Abstract:Deep learning-based methods have been extensively explored for automatic building mapping from high-resolution remote sensing images over recent years. While most building mapping models produce vector polygons of buildings for geographic and mapping systems, dominant methods typically decompose polygonal building extraction in some sub-problems, including segmentation, polygonization, and regularization, leading to complex inference procedures, low accuracy, and poor generalization. In this paper, we propose a simple and novel building mapping method with Hierarchical Transformers, called HiT, improving polygonal building mapping quality from high-resolution remote sensing images.

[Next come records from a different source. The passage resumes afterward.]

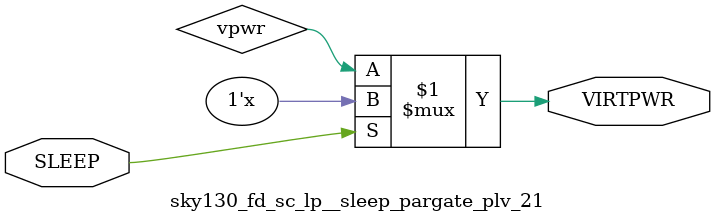
<source format=v>
/*
 * Copyright 2020 The SkyWater PDK Authors
 *
 * Licensed under the Apache License, Version 2.0 (the "License");
 * you may not use this file except in compliance with the License.
 * You may obtain a copy of the License at
 *
 *     https://www.apache.org/licenses/LICENSE-2.0
 *
 * Unless required by applicable law or agreed to in writing, software
 * distributed under the License is distributed on an "AS IS" BASIS,
 * WITHOUT WARRANTIES OR CONDITIONS OF ANY KIND, either express or implied.
 * See the License for the specific language governing permissions and
 * limitations under the License.
 *
 * SPDX-License-Identifier: Apache-2.0
*/


`ifndef SKY130_FD_SC_LP__SLEEP_PARGATE_PLV_21_FUNCTIONAL_V
`define SKY130_FD_SC_LP__SLEEP_PARGATE_PLV_21_FUNCTIONAL_V

/**
 * sleep_pargate_plv: ????.
 *
 * Verilog simulation functional model.
 */

`timescale 1ns / 1ps
`default_nettype none

`celldefine
module sky130_fd_sc_lp__sleep_pargate_plv_21 (
    VIRTPWR,
    SLEEP
);

    // Module ports
    output VIRTPWR;
    input  SLEEP  ;

    // Local signals
    wire vgnd;
    wire vpwr;

    //       Name       Output   Other arguments
    pulldown pulldown0 (vgnd   );
    bufif0   bufif00   (VIRTPWR, vpwr, SLEEP    );

endmodule
`endcelldefine

`default_nettype wire
`endif  // SKY130_FD_SC_LP__SLEEP_PARGATE_PLV_21_FUNCTIONAL_V

</source>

HiT builds on a two-stage detection architecture by adding a polygon head parallel to classification and bounding box regression heads. HiT simultaneously outputs building bounding boxes and vector polygons, which is fully end-to-end trainable. The polygon head formulates a building polygon as serialized vertices with the bidirectional characteristic, a simple and elegant polygon representation avoiding the start or end vertex hypothesis. Under this new perspective, the polygon head adopts a transformer encoder-decoder architecture to predict serialized vertices supervised by the designed bidirectional polygon loss. Furthermore, a hierarchical attention mechanism combined with convolution operation is introduced in the encoder of the polygon head, providing more geometric structures of building polygons at vertex and edge levels. Comprehensive experiments on two benchmarks (the CrowdAI and Inria datasets) demonstrate that our method achieves a new state-of-the-art in terms of instance segmentation and polygonal metrics compared with state-of-the-art methods. Moreover, qualitative results verify the superiority and effectiveness of our model under complex scenes.